**STATED GOAL 1:**
In the entries, take the lines from the one containing "text Instalación 36 [207, 1042, 1122, 1070]" through the one containing "text AGREGADORES NATIVOS", inclusive, and give them back with every "Descarga" swapped for "Download" and nothing else changed.

**QUOTED TEXT:**
:::

Making Principled Unprincipled Choices

I like principled decision making. Indeed, few things inspired me as much as this quote from Leibniz:

if controversies were to arise, there would be be no more need of disputation between two philosophers than between two calculators. For it would suffice for them to take their pencils in their hands and to sit down at the abacus, and say to each other (and if they so wish also to a friend called to help): Let us calculate.

Alas, there’s no decision making situation where this vision holds, even in principle. But still, I like my decisions to conform to some articulable rationale, preferably in the form of some set of general rules.

But some of my rules are meta-rules which focus on resource use. Obviously, one goal of decision making rules in to maximise the chances of making the “right” choice. But for any metric of rightness (let’s say, an appliance with the best value for money) there’s a cost in the effort to assure the maximum (e.g., research, testing, comparing…lots of shopping). That cost can be quite large and interact with subsequent satisfaction in a variety of ways. I’m prone to this and, indeed, end up in decision paralysis.

:::

**Part of a data file:**

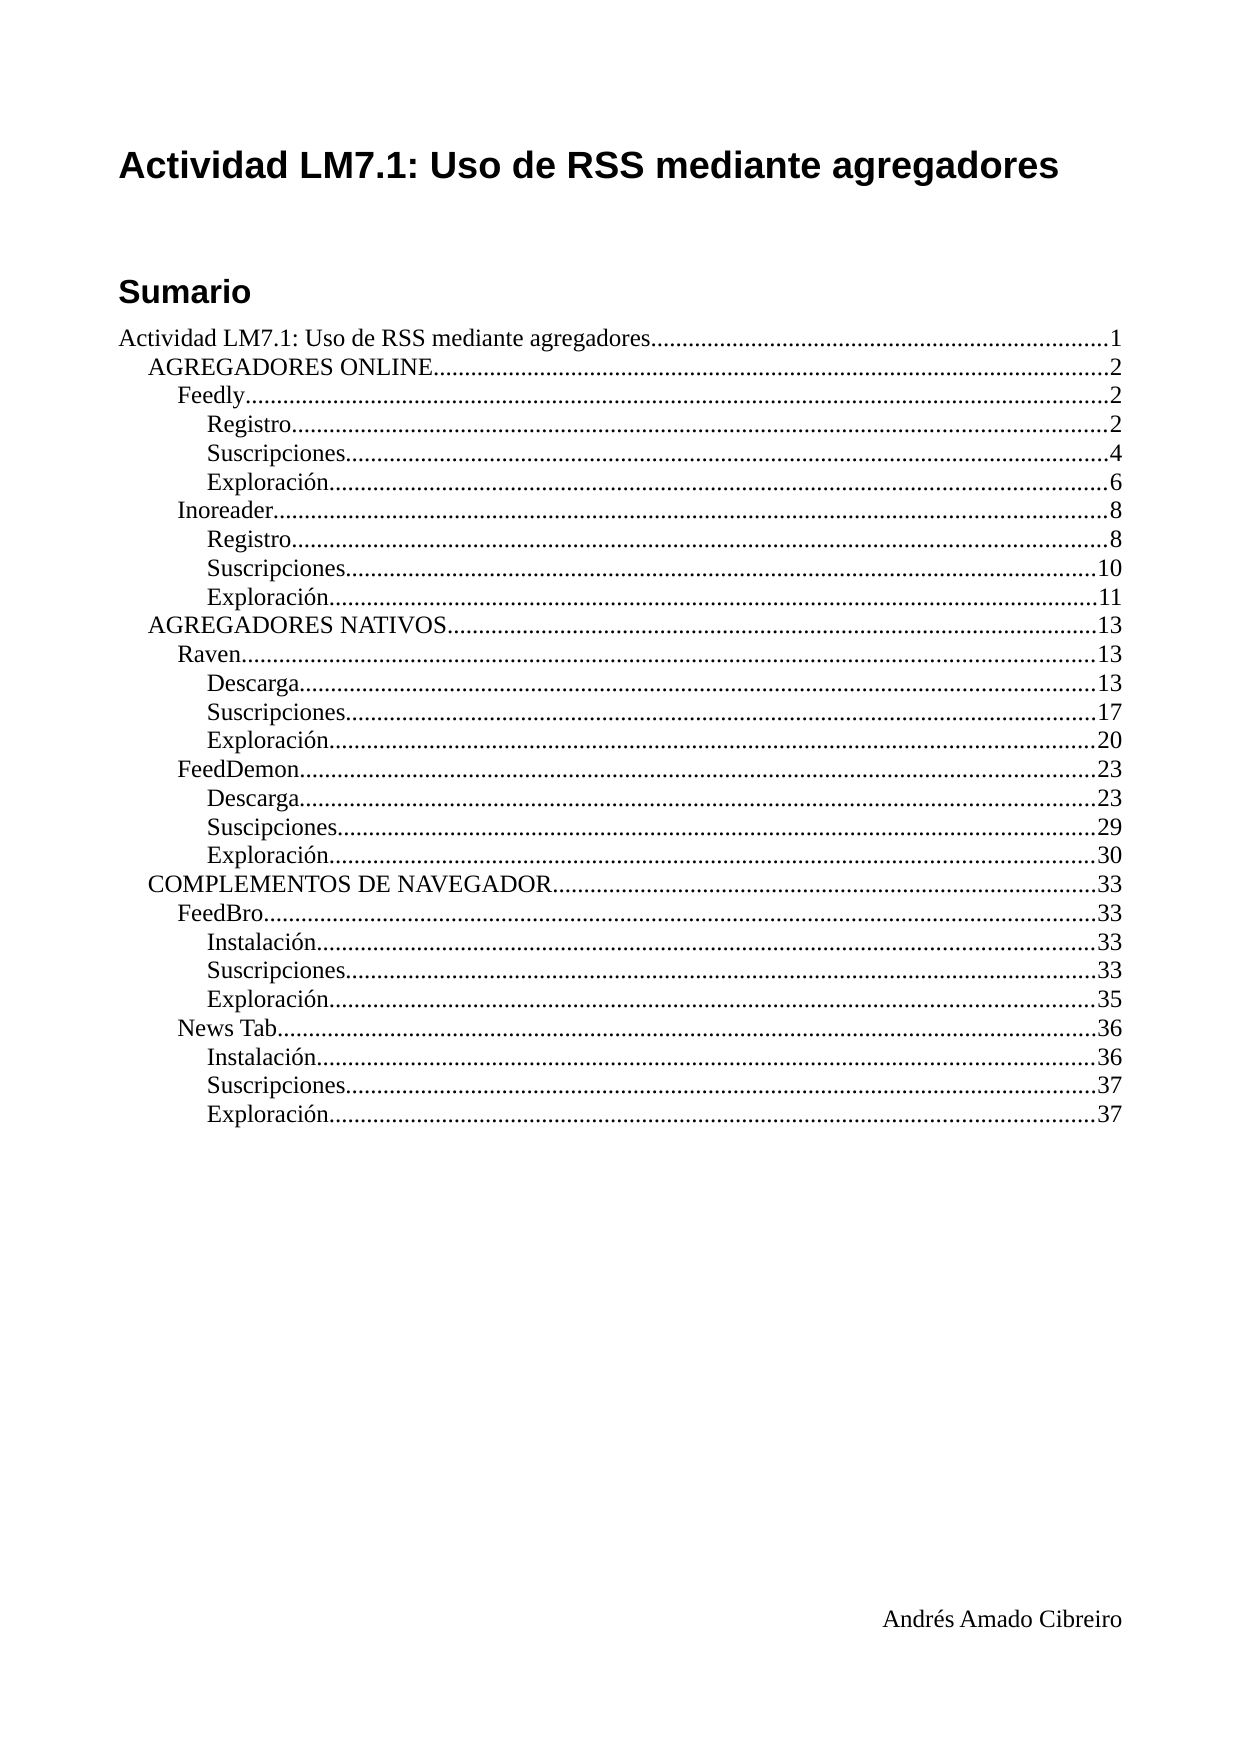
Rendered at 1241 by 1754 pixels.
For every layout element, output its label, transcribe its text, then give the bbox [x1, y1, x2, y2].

text Instalación 36 [207, 1042, 1122, 1070]
text AGREGADORES ONLINE 2 [148, 352, 1122, 380]
text Registro 8 [207, 524, 1122, 553]
text Exploración 37 [207, 1099, 1122, 1128]
text Descarga 23 [207, 783, 1122, 812]
text Exploración 30 [207, 840, 1122, 869]
text Exploración 11 [207, 582, 1122, 610]
text Suscripciones 33 [207, 955, 1122, 984]
text Feedly 2 [177, 380, 1122, 409]
text Suscripciones 17 [207, 697, 1122, 725]
text Suscripciones 37 [207, 1070, 1122, 1099]
subtitle Sumario [118, 272, 1122, 310]
text News Tab 36 [177, 1013, 1122, 1042]
text FeedDemon 23 [177, 754, 1122, 783]
text Descarga 13 [207, 668, 1122, 697]
text AGREGADORES NATIVOS 13 [148, 610, 1122, 639]
subtitle Actividad LM7.1: Uso de RSS mediante agregadores [118, 143, 1122, 187]
text FeedBro 33 [177, 898, 1122, 927]
text Suscripciones 10 [207, 553, 1122, 582]
text COMPLEMENTOS DE NAVEGADOR 33 [148, 869, 1122, 898]
text Andrés Amado Cibreiro [118, 1604, 1122, 1633]
text Suscipciones 29 [207, 812, 1122, 840]
text Inoreader 8 [177, 495, 1122, 524]
text Raven 13 [177, 639, 1122, 668]
text Exploración 20 [207, 725, 1122, 754]
text Registro 2 [207, 409, 1122, 438]
text Exploración 6 [207, 467, 1122, 495]
text Actividad LM7.1: Uso de RSS mediante agregadores 1 [118, 323, 1122, 352]
text Suscripciones 4 [207, 438, 1122, 467]
text Exploración 35 [207, 984, 1122, 1013]
text Instalación 33 [207, 927, 1122, 955]
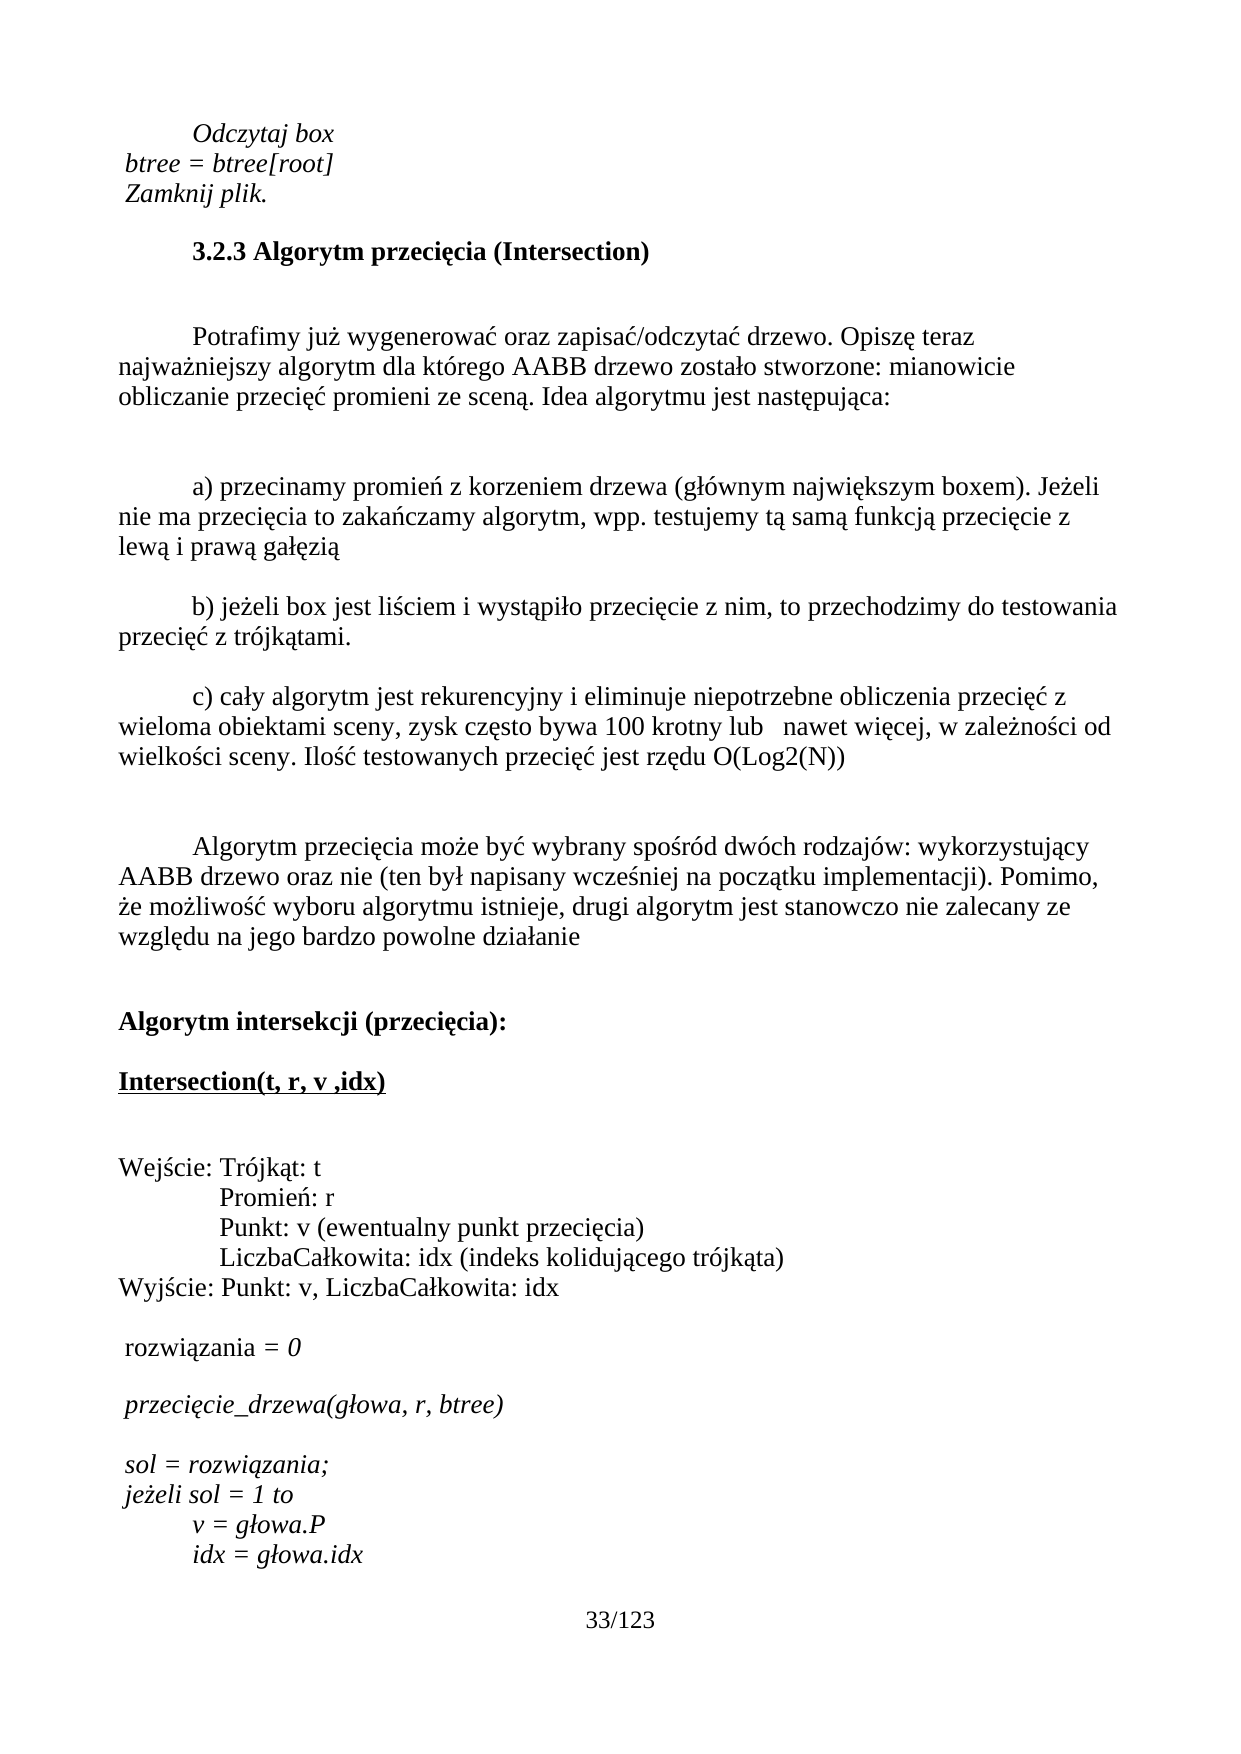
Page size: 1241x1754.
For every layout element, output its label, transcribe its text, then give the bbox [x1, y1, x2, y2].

text Algorytm przecięcia może być wybrany spośród dwóch rodzajów: wykorzystujący AABB drzewo oraz nie (ten był napisany wcześniej na początku implementacji). Pomimo, że możliwość wyboru algorytmu istnieje, drugi algorytm jest stanowczo nie zalecany ze względu na jego bardzo powolne działanie [118, 831, 1122, 951]
text c) cały algorytm jest rekurencyjny i eliminuje niepotrzebne obliczenia przecięć z wieloma obiektami sceny, zysk często bywa 100 krotny lub nawet więcej, w zależności od wielkości sceny. Ilość testowanych przecięć jest rzędu O(Log2(N)) [118, 681, 1122, 771]
text btree = btree[root] [118, 148, 1122, 178]
text a) przecinamy promień z korzeniem drzewa (głównym największym boxem). Jeżeli nie ma przecięcia to zakańczamy algorytm, wpp. testujemy tą samą funkcją przecięcie z lewą i prawą gałęzią [118, 471, 1122, 561]
text sol = rozwiązania; [118, 1450, 1122, 1480]
text rozwiązania = 0 [118, 1332, 1122, 1362]
text Potrafimy już wygenerować oraz zapisać/odczytać drzewo. Opiszę teraz najważniejszy algorytm dla którego AABB drzewo zostało stworzone: mianowicie obliczanie przecięć promieni ze sceną. Idea algorytmu jest następująca: [118, 321, 1122, 411]
text idx = głowa.idx [118, 1540, 1122, 1570]
text 3.2.3 Algorytm przecięcia (Intersection) [118, 236, 1122, 266]
text Zamknij plik. [118, 178, 1122, 208]
text b) jeżeli box jest liściem i wystąpiło przecięcie z nim, to przechodzimy do testowania przecięć z trójkątami. [118, 591, 1122, 651]
text Wyjście: Punkt: v, LiczbaCałkowita: idx [118, 1272, 1122, 1302]
text Odczytaj box [118, 118, 1122, 148]
text LiczbaCałkowita: idx (indeks kolidującego trójkąta) [118, 1242, 1122, 1272]
text Wejście: Trójkąt: t [118, 1152, 1122, 1182]
text Promień: r [118, 1182, 1122, 1212]
text Intersection(t, r, v ,idx) [118, 1067, 1122, 1097]
text Algorytm intersekcji (przecięcia): [118, 1007, 1122, 1037]
text v = głowa.P [118, 1510, 1122, 1540]
text Punkt: v (ewentualny punkt przecięcia) [118, 1212, 1122, 1242]
text jeżeli sol = 1 to [118, 1480, 1122, 1510]
text przecięcie_drzewa(głowa, r, btree) [118, 1390, 1122, 1420]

:::

**STATED GOAL 2:**
In the piece on principled decision making, what examples are given of the effort it costs to assure the maximum?

**TASK RESULT 1:**
text Instalación 36 [207, 1042, 1122, 1070]
text AGREGADORES ONLINE 2 [148, 352, 1122, 380]
text Registro 8 [207, 524, 1122, 553]
text Exploración 37 [207, 1099, 1122, 1128]
text Download 23 [207, 783, 1122, 812]
text Exploración 30 [207, 840, 1122, 869]
text Exploración 11 [207, 582, 1122, 610]
text Suscripciones 33 [207, 955, 1122, 984]
text Feedly 2 [177, 380, 1122, 409]
text Suscripciones 17 [207, 697, 1122, 725]
text Suscripciones 37 [207, 1070, 1122, 1099]
subtitle Sumario [118, 272, 1122, 310]
text News Tab 36 [177, 1013, 1122, 1042]
text FeedDemon 23 [177, 754, 1122, 783]
text Download 13 [207, 668, 1122, 697]
text AGREGADORES NATIVOS 13 [148, 610, 1122, 639]

**TASK RESULT 2:**
Research, testing, comparing, and lots of shopping.